De 1997 jusqu’à fin 2006, les préfectures ont accordé près de 78 000 autorisations pour l’installation de systèmes de vidéosurveillance – ce qui représente plus de 340 000 caméras [3]. Mais si l’on porte attention à la réalité des installations, que le ministère feint d’ignorer, les chiffres donnent plutôt le vertige : 400 000 systèmes de vidéosurveillance sont installés aujourd’hui en France, soit 2 à 3 millions de caméras. En effet, les autorisations préfectorales ne concernent qu’une partie des systèmes, l’autre étant constituée par les équipements installés dans les entreprises, établissements scolaires, lieux d’habitation individuelle ou collective… qui n’entrent pas dans le champ d’application de la loi et ne
sont donc pas recensés par l’administration.

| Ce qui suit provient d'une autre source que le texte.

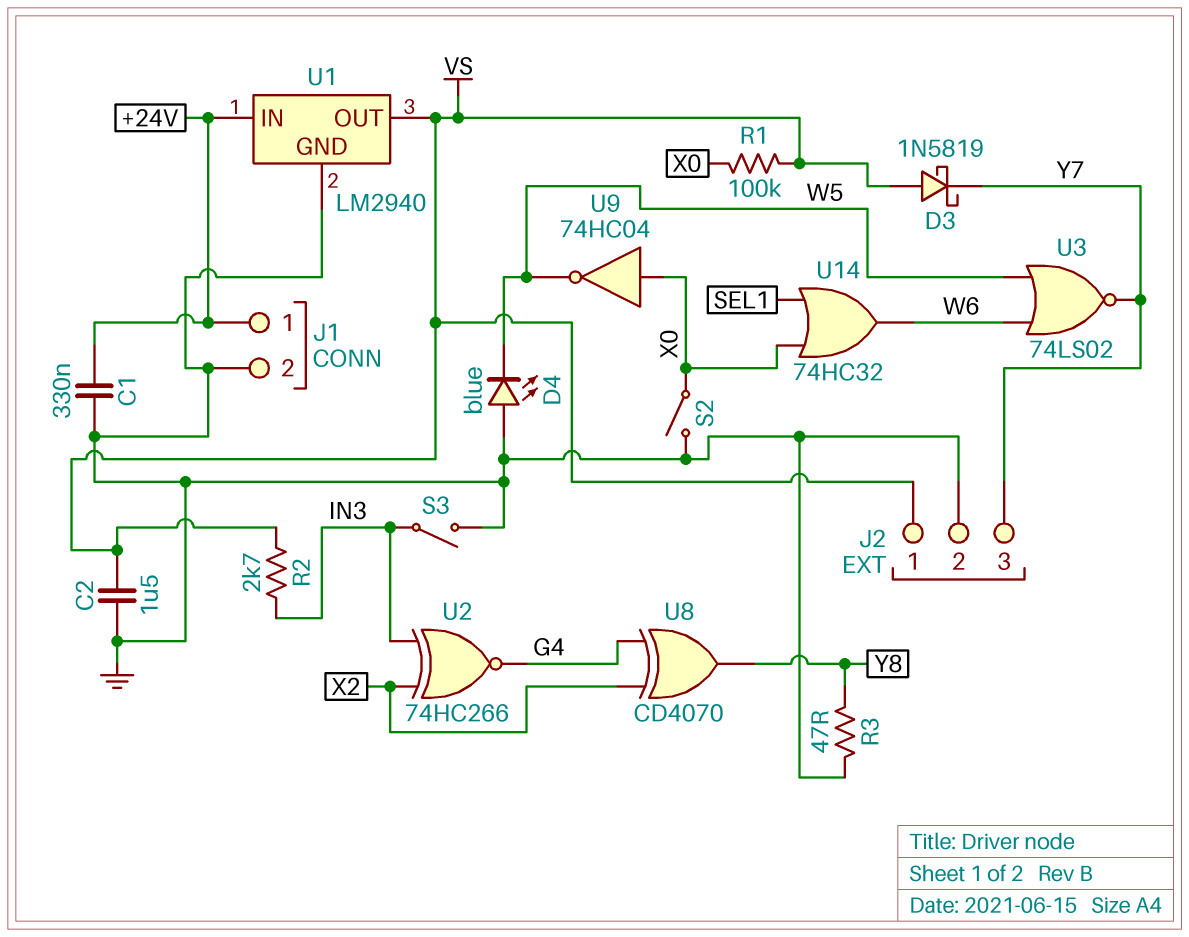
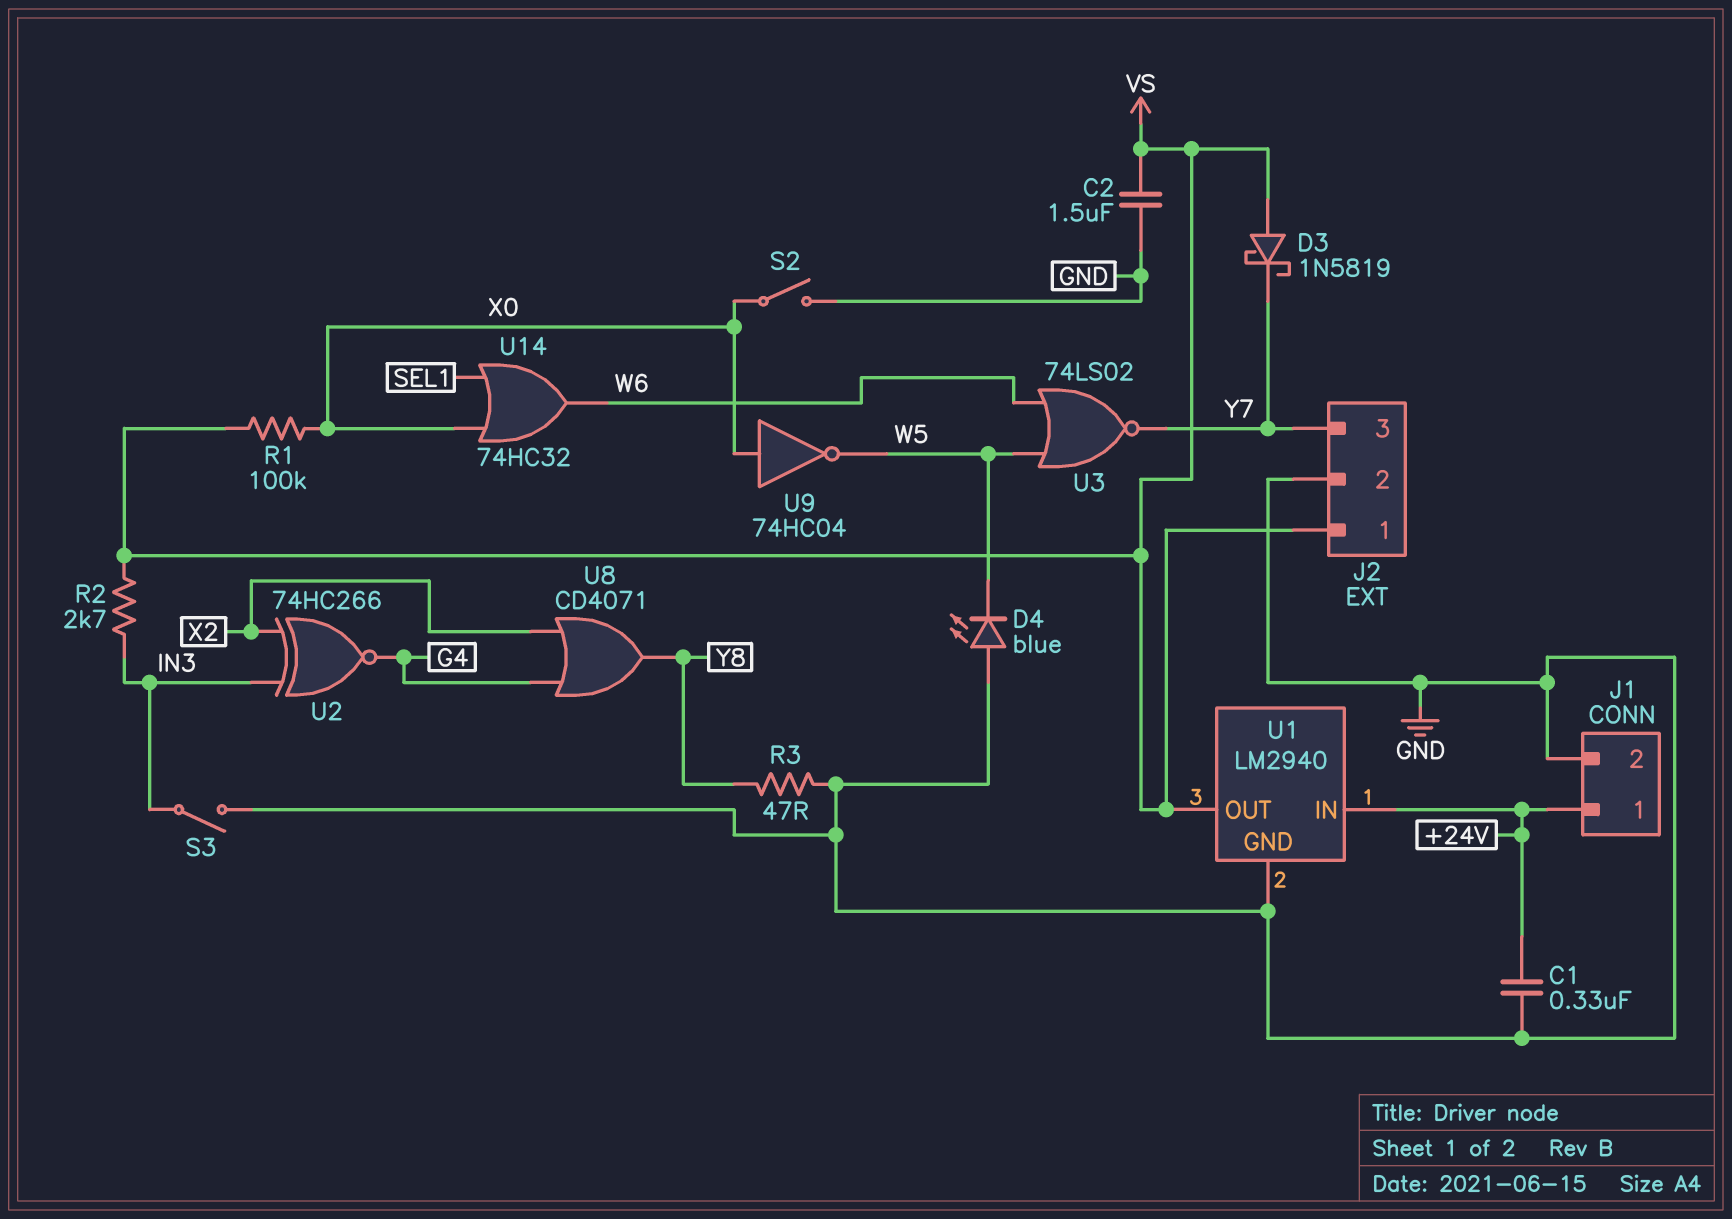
U8: XOR CD4070 (in G4, in X2, out Y8) -> OR CD4071 (in G4, in X2, out Y8)

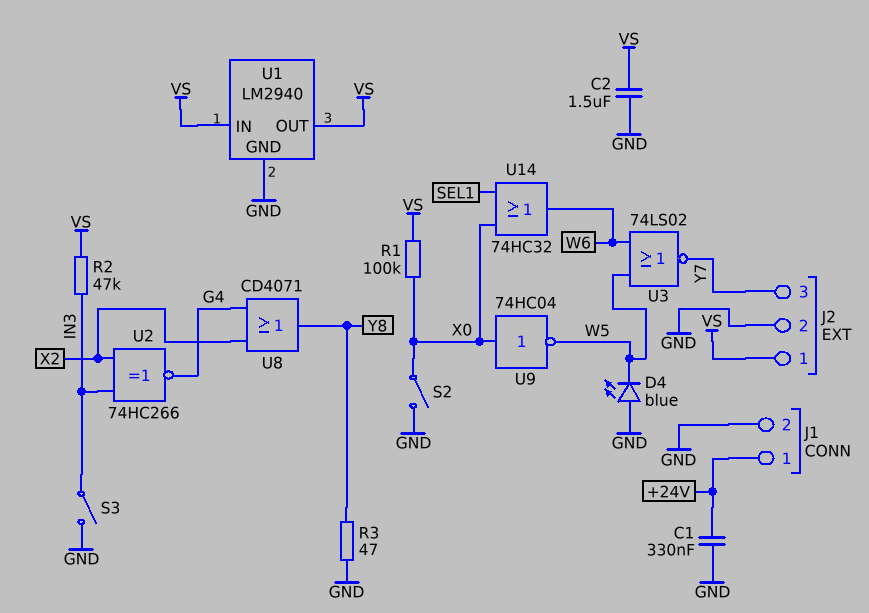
D3: schottky 1N5819 (A VS, K Y7) -> none
R2: 2.7k (IN3, VS) -> 47k (IN3, VS)
U1 pin IN: +24V -> VS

Pour autant, ces installations concernent bien la « sécurité quotidienne » des personnes qui vivent dans ces lieux ou les fréquentent chaque jour pour y travailler,
aller et venir ou étudier – vie quotidienne qui n’est pas faite que « de meurtres d’enfants et de crimes terroristes » comme le laisse entendre la ministre. Ainsi, au regard du nombre de dispositifs déjà en
place, l’argument d’un déficit de caméras pour justifier de nouveaux investissements paraît fallacieux. Sauf à considérer le but avoué du ministère : convaincre les agences privées de sécurité et les
municipalités d’étendre et/ou de moderniser leurs dispositifs techniques afin d’accroître l’efficacité de la police nationale confrontée à de très médiocres performances dans ses missions de prévention de
l’insécurité urbaine.
Protéger les Français contre le risque terroriste ? Là encore, on pourrait se laisser convaincre par l’argument si la vidéosurveillance avait déjà apporté la preuve de son efficacité. Les attentats répétés contre des bâtiments publics (gendarmerie, perception, etc.) en Corse, pourtant équipés de caméras de surveillance, semblent plutôt indiquer le contraire. Commandé en août 2005 par le ministère de l’intérieur pour étudier l’impact de vidéosurveillance dans la lutte contre le terrorisme en France, un rapport de l’Inspection générale de l’administration (IGA) est d’ailleurs venu confirmer ce que l’on savait déjà : « La lutte contre le terrorisme ne doit pas être un simple alibi pour équiper des secteurs
entiers de l’environnement quotidien, sans réflexion approfondie sur l’utilité du dispositif. Dans cette réflexion, aucune question ne doit être éludée, en particulier celle de la contribution réelle de la
vidéosurveillance à la prévention des actes terroristes. L’utilité des enregistrements vidéo aux fins d’enquête, lorsqu’un acte a été commis, est établie. (…) On voit moins nettement comment la simple
présence de caméras peut empêcher d’agir un groupe de terroristes déterminés et prêts à mourir eux-mêmes. Au demeurant, si l’on a vanté la capacité des britanniques à disposer rapidement des images du commando terroriste [à Londres en juillet 2005], on a aussi remarqué qu’hélas, la vidéosurveillance n’avait pas empêché les terroristes d’agir
[4]. »
Qui plus est, s’agissant de l’utilité des enregistrements à des fins d’enquête, il faut souligner ici que les réussites, très médiatisées, sont rares car la tâche est immense et fastidieuse. En effet, une caméra saisit
tout ce qui entre dans son champ de vision, sans égard à une cause précise, et la collecte est prolifique : un appareil traitant 25 images par seconde, c’est-à-dire plus de 2 millions d’images en 24 heures, dans un espace qui compte une vingtaine de caméras, un système capture plusieurs dizaines de millions d’images au cours d’une journée ! Il en résulte que la visualisation apporte toujours des informations excédentaires au regard de la finalité du dispositif. Ce qui, dans la pratique, soulève de sérieux problèmes aux enquêteurs ou aux opérateurs en poste devant leurs écrans. Mike McCahill et
Clive Norris rapportent par exemple l’expérience de la police britannique en quête de l’auteur de plusieurs attentats à la bombe à Londres en avril 1999 : près de 1 100 vidéos, contenant plus de 25 000 heures d’enregistrement, ont été visionnées par une cinquantaine d’agents mobilisés pendant dix jours, avant de parvenir à identifier l’auteur de ces actes criminels [5].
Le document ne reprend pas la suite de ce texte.